WHAT YOU SHOULD DO:
Write the next part of the crypto market review, picking up after its paragraph about "yield farming" and Ethereum network fees.

QUOTED PASSAGE:
====

The most notable drivers of this process are Nasdaq-listed Microstrategy and Grayscale Bitcoin Trust (OTCQX:GBTC). Meanwhile, the information about the majority of institution-driven purchases can’t be verified on-chain, so, the role of corporations in the developing BTC bull-run may be exaggerated.
2. DEXs trading volume on fire
An impressive milestone marked the turbulent history of cryptocurrency exchanges: flagship DEX Uniswap surpassed Coinbase Pro in daily trading volume on Aug.31. During Q1-Q2, 2020, aggregated trading volume on DEXs rocketed by breathtaking 2,400% and surpassed $25B per month in August. Led by Uniswap and Curve Protocol, this process heralds the hidden ‘pains’ of crypto markets CEX are unable to tackle: censorship, enormous listing fees, KYC/AML checks, necessity to move funds to platform’s custody. These disadvantages were irritating during the entire history of crypto, although DEXs exploded in 2020.
3. ‘Yield Farming’ euphoria
‘Yield farming’, i.e. the obtaining of rewards for the operations on decentralized exchanges (typically, for liquidity provision) attracted thousands of crypto holders to DeFi in 2020. In September, SushiSwap drained 70% of Uniswap liquidity in 48 hours only as it offered better ‘yield farming’ strategies. ‘Yield farmers’ were so greedy that Ethereum (ETH) network congested many times: it was literally unable to process all transactions. Median network fees were over $10 per transaction in Q2-Q3, 2020.

====

EXTRACTED DATA:
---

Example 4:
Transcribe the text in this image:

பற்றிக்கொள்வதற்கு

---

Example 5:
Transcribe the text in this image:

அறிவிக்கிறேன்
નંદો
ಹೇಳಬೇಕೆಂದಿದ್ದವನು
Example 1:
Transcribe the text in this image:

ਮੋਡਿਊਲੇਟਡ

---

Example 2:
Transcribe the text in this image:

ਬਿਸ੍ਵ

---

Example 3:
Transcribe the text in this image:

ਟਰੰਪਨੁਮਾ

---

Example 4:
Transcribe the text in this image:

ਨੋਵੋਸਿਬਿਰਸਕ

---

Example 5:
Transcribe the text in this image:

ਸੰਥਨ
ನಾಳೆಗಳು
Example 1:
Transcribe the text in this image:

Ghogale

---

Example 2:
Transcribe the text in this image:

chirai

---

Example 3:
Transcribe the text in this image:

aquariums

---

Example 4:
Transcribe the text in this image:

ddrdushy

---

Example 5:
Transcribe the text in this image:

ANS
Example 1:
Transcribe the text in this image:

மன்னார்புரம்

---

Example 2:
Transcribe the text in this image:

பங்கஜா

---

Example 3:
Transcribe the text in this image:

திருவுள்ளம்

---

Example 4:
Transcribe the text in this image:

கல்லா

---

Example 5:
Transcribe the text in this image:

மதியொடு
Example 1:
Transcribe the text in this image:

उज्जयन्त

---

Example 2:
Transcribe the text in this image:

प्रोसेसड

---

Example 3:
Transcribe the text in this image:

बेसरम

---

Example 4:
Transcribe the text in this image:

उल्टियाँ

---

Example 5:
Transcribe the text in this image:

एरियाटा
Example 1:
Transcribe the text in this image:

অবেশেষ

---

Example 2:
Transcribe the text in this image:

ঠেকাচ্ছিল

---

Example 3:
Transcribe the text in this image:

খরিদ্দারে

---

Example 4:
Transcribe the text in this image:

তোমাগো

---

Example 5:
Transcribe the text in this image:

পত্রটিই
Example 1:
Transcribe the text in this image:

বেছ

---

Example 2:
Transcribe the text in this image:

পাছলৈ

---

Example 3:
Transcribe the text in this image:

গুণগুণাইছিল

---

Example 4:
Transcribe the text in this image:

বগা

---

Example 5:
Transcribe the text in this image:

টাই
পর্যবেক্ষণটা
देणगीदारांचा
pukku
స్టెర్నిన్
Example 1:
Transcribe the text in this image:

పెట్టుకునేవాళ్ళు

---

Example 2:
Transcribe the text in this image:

====

RESPONSE TO THIS TASK:
Entrepreneur of the year
1. CZ
It was a splendid year for Binance CEO Changpeng Zhao or CZ. His exchange strengthened its supremacy in CEX rankings while Ethereum-compatible Binance’s private chain BSC launched. He immediately listed all red-hot DeFi monsters (SUSHI, YFI, YFII) and earned enormous fees from gamblers of the crypto segment. He masterfully ignored all attacks of American media accusing Binance of a mysterious strategy focused on avoiding regulatory requirements. As a result, no service could challenge Binance in 2020.
2. New DeFi CEOs: Stani Kulechov (Aave Protocol), Hayden Adams (Uniswap), Robert Leshner (Compound Finance)
Something like Ripple and XRP – but in a good way. These guys nurtured their products and teams for years and their hour has come in 2020. Right now, there are undisputed and the most authoritative speakers of the crypto segment. And they keep building, so we should get prepared for the new jaw-dropping releases. Their assets also performed well: COMP was the first DeFi token to enter Top-25 of cryptos by market capitalization, UNI was used in an unparalleled airdrop while AAVE witnessed triple-digit growth for two months in a row.
3. Paolo Ardoino
This man controls all of your USDT. It may be much more important than it seems given his Tether (USDT) now has $20B in market cap. To provide some context, its closest competitor – Circle’s USDC – barely surpassed $3,6B.
Bonus: Things to Look at in 2021
1. Bitcoin
You may be guessing, where is the splendid Bitcoin (BTC) price rally to over $30,000? Keep calm , the spiciest things will follow in 2021.
2. CeDeFi
CeFis are too regulated while DeFis still don’t speak human language. So, the most valuable products of 2021 may emerge at the interface.
3. NFTs
No, CryptoKitties aren’t back. NFT markets are way more mature in 2020 – and these ‘pet rocks’ are way more expensive. Don’t miss a thing!